O comandante do avião mandou-me perguntar se podíamos partir. À nossa volta era o deserto, algumas viaturas abandonadas, outras incendiadas e um único ruído, o dos motores.
Pedi-lhe para aguardarmos mais algum tempo. Minutos depois ouviu-se e viu-se um carro a aproximar-se pelo meio da pista. Parou a escassos metros do avião. Açodada, saiu uma senhora com cerca de 50 anos trazendo consigo uma mala e alguns embrulhos.

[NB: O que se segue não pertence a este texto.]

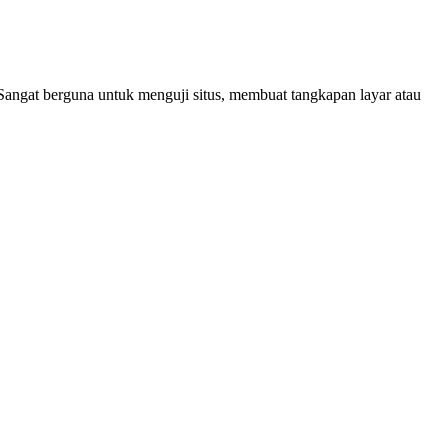
 Sangat berguna untuk menguji situs, membuat tangkapan layar atau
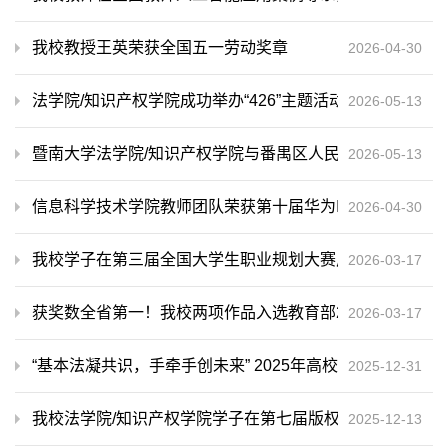
我校教授王英荣获全国五一劳动奖章
2026-04-30
法学院/知识产权学院成功举办“426”主题活动：“知产赋能新
2026-05-13
暨南大学法学院/知识产权学院与番禺区人民法院合作共建“
2026-05-13
信息科学技术学院教师团队荣获第十届华为ICT大赛全国总
2026-04-30
我校学子在第三届全国大学生职业规划大赛广东省分赛决赛中
2026-03-17
获奖数全省第一！我校两项作品入选教育部2025年高校“
2026-03-17
“基本法凝共识，手牵手创未来” 2025年高校港澳台侨学
2025-12-31
我校法学院/知识产权学院学子在第七届版权知识演讲大赛
2025-12-13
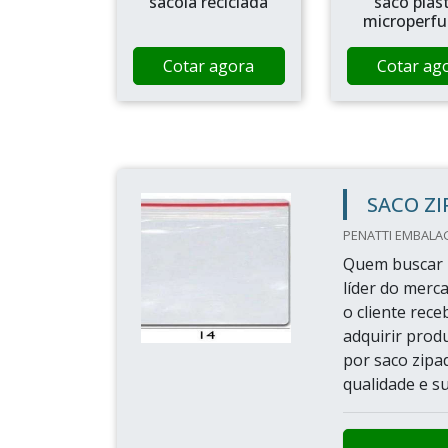
sacola reciclada
saco plás
microperf
Cotar agora
Cotar ag
SACO Z
PENATTI EMBALA
Quem buscar p
líder do merc
o cliente rec
adquirir prod
por saco zipa
qualidade e su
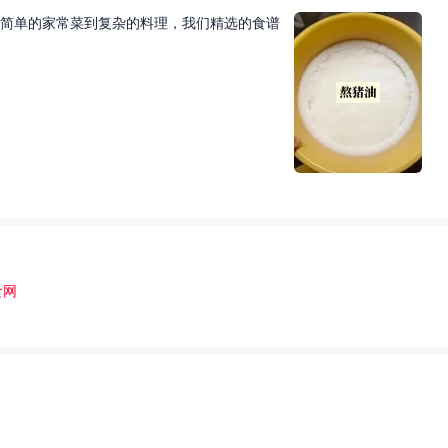
简单的家常菜到复杂的料理，我们精选的食谱
食网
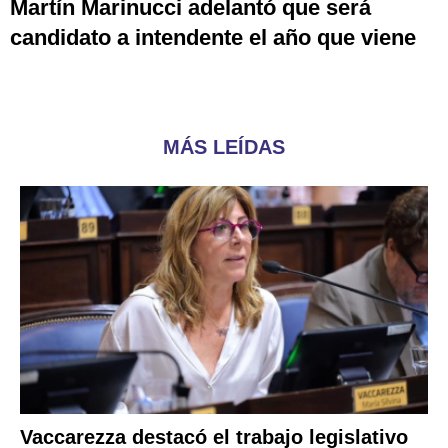
Martín Marinucci adelantó que será
candidato a intendente el año que viene
MÁS LEÍDAS
Vaccarezza destacó el trabajo legislativo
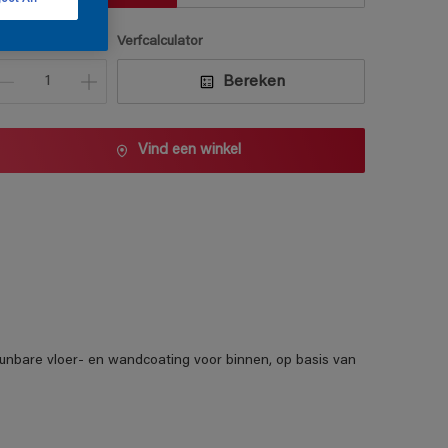
antal
Verfcalculator
Bereken
Vind een winkel
dunbare vloer- en wandcoating voor binnen, op basis van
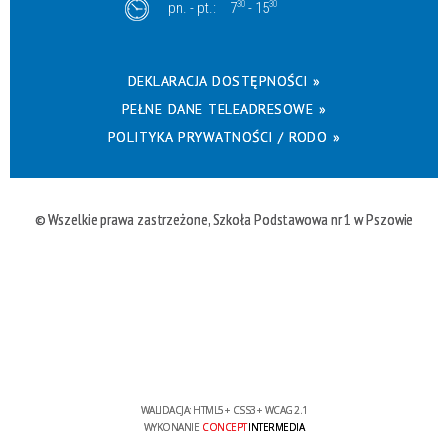
pn. - pt.:
7
30
- 15
30
DEKLARACJA DOSTĘPNOŚCI »
PEŁNE DANE TELEADRESOWE »
POLITYKA PRYWATNOŚCI / RODO »
© Wszelkie prawa zastrzeżone, Szkoła Podstawowa nr 1 w Pszowie
WALIDACJA:
HTML5
+
CSS3
+
WCAG 2.1
WYKONANIE
CONCEPT
INTERMEDIA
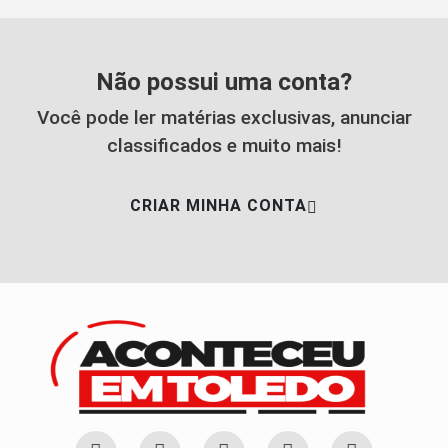
Não possui uma conta?
Você pode ler matérias exclusivas, anunciar
classificados e muito mais!
CRIAR MINHA CONTA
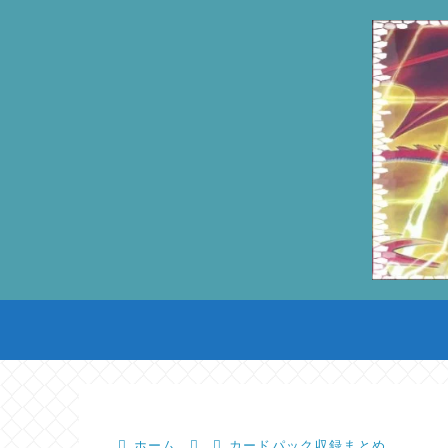
ホーム
カードパック収録まとめ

Seguiu-a um homem, um pouco mais velho, tisnado pelo sol africano, aspeto contrariado, levando à trela um possante pastor alemão.
A mulher foi a primeira a entrar a bordo do avião; o homem fora entretanto intercetado por um membro da tripulação que o informara da impossibilidade de embarcar o animal.

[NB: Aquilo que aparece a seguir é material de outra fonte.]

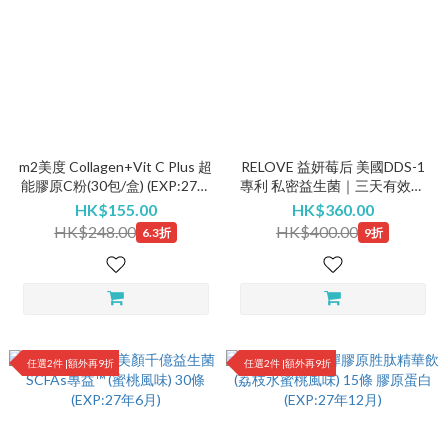
m2美度 Collagen+Vit C Plus 超
RELOVE 益妍莓后 美國DDS-1
能膠原C粉(30包/盒) (EXP:27年
專利 私密益生菌｜三天有效改
2月)
善 30粒(EXP:27年6月)
HK$155.00
HK$360.00
HK$248.00
HK$400.00
6.3折
9折
任選2件 |額外再9折
任選2件 |額外再9折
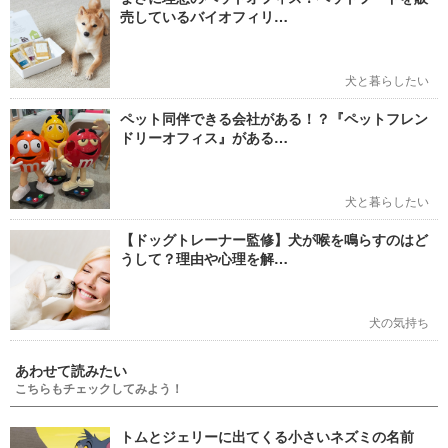
売しているバイオフィリ…
犬と暮らしたい
ペット同伴できる会社がある！？『ペットフレン
ドリーオフィス』がある…
犬と暮らしたい
【ドッグトレーナー監修】犬が喉を鳴らすのはど
うして？理由や心理を解…
犬の気持ち
あわせて読みたい
こちらもチェックしてみよう！
トムとジェリーに出てくる小さいネズミの名前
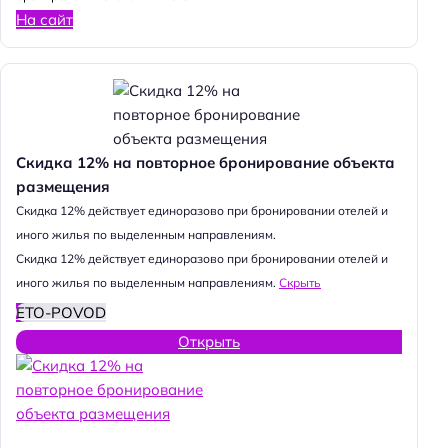
На сайт
Скидка 12% на повторное бронирование объекта
размещения
Cкидка 12% действует единоразово при бронировании отелей и
иного жилья по выделенным направлениям.
Cкидка 12% действует единоразово при бронировании отелей и
иного жилья по выделенным направлениям.
Скрыть
ETO-POVOD
Открыть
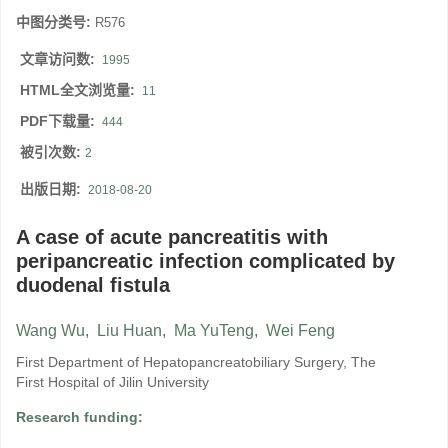
中图分类号:
R576
文章访问数:
1995
HTML全文浏览量:
11
PDF下载量:
444
被引次数:
2
出版日期:
2018-08-20
A case of acute pancreatitis with
peripancreatic infection complicated by
duodenal fistula
Wang Wu
,
Liu Huan
,
Ma YuTeng
,
Wei Feng
First Department of Hepatopancreatobiliary Surgery, The
First Hospital of Jilin University
Research funding:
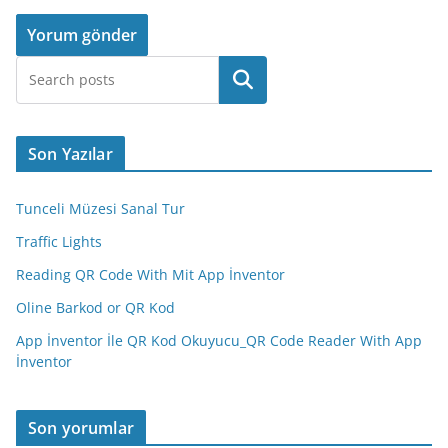
Ara
Son Yazılar
Tunceli Müzesi Sanal Tur
Traffic Lights
Reading QR Code With Mit App İnventor
Oline Barkod or QR Kod
App İnventor İle QR Kod Okuyucu_QR Code Reader With App
İnventor
Son yorumlar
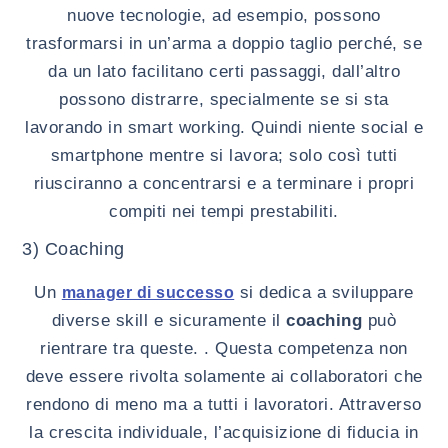
nuove tecnologie, ad esempio, possono
trasformarsi in un’arma a doppio taglio perché, se
da un lato facilitano certi passaggi, dall’altro
possono distrarre, specialmente se si sta
lavorando in smart working. Quindi niente social e
smartphone mentre si lavora; solo così tutti
riusciranno a concentrarsi e a terminare i propri
compiti nei tempi prestabiliti.
3) Coaching
Un
si dedica a sviluppare
manager di successo
diverse skill e sicuramente il
coaching
può
rientrare tra queste. . Questa competenza non
deve essere rivolta solamente ai collaboratori che
rendono di meno ma a tutti i lavoratori. Attraverso
la crescita individuale, l’acquisizione di fiducia in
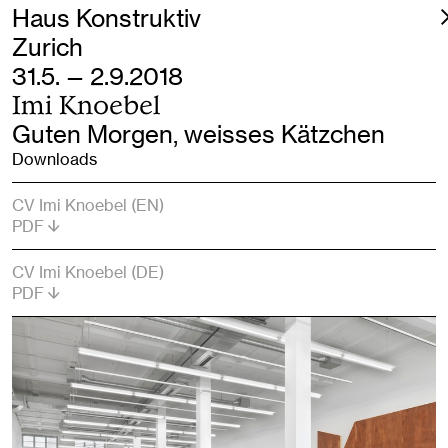
Haus Konstruktiv
Zurich
31.5. — 2.9.2018
Imi Knoebel
Guten Morgen, weisses Kätzchen
Downloads
CV Imi Knoebel (EN)
PDF
CV Imi Knoebel (DE)
PDF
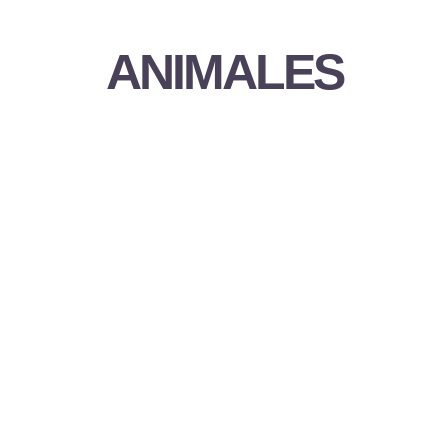
ANIMALES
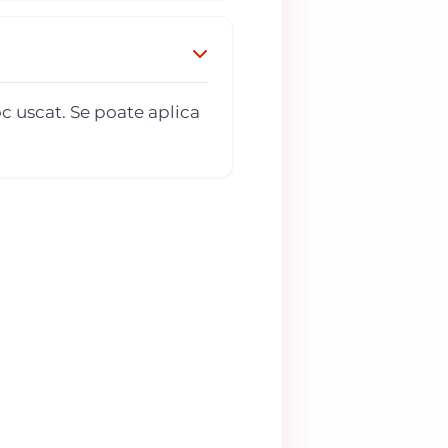
c uscat. Se poate aplica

Recordo-me da cara quase radiante com que chamou a mulher dizendo­-lhe que iam ficar; do cão é que não se separava. Quem não se conformou foi a esposa que do alto das escadas ia mencionando nomes de familiares, amigos e conhecidos que já tinham partido.
Subi as escadas e coloquei a questão ao comandante; ele também compreendeu o significado profundo daquele momento e a angústia de quem partia sem o desejar. Havia que se encontrar uma solução. E ganhou a mulher. O cão entrou mesmo na cabina, tendo-se improvisado uma rede de proteção entre dois assentos, atrás da qual se acomodou sem causar quaisquer problemas durante a viagem.”
 
General Gonçalves Ribeiro, A vertigem da descolonização: da agonia do êxodo à cidadania plena, Editorial Inquérito, Mem Martins, 2002, p.374



“Metemo-nos no carro e o tio Zé arrancou (em direção ao aeroporto). A Pirata correu, correu, correu atrás do carro como se fôssemos parar um pouco mais à frente, para a deixarmos entrar. Às vezes fazíamos essa brincadeira, de certeza que a Pirata pensava que estávamos a brincar com ela porque não parava de correr. Correu o mais que pôde mas o tio Zé conduzia tão depressa. A Pirata foi ficando para trás, cada vez mais para trás, até ser um ponto branco na avenida, um ponto branco pequenino, pequenino, pequenino.”
 
O Retorno, Dulce Naria Cardoso (2012) Tinta-da-China, Lisboa, pp. 80-1
 


Uma lembrança a todos os fiéis amigos que ficaram.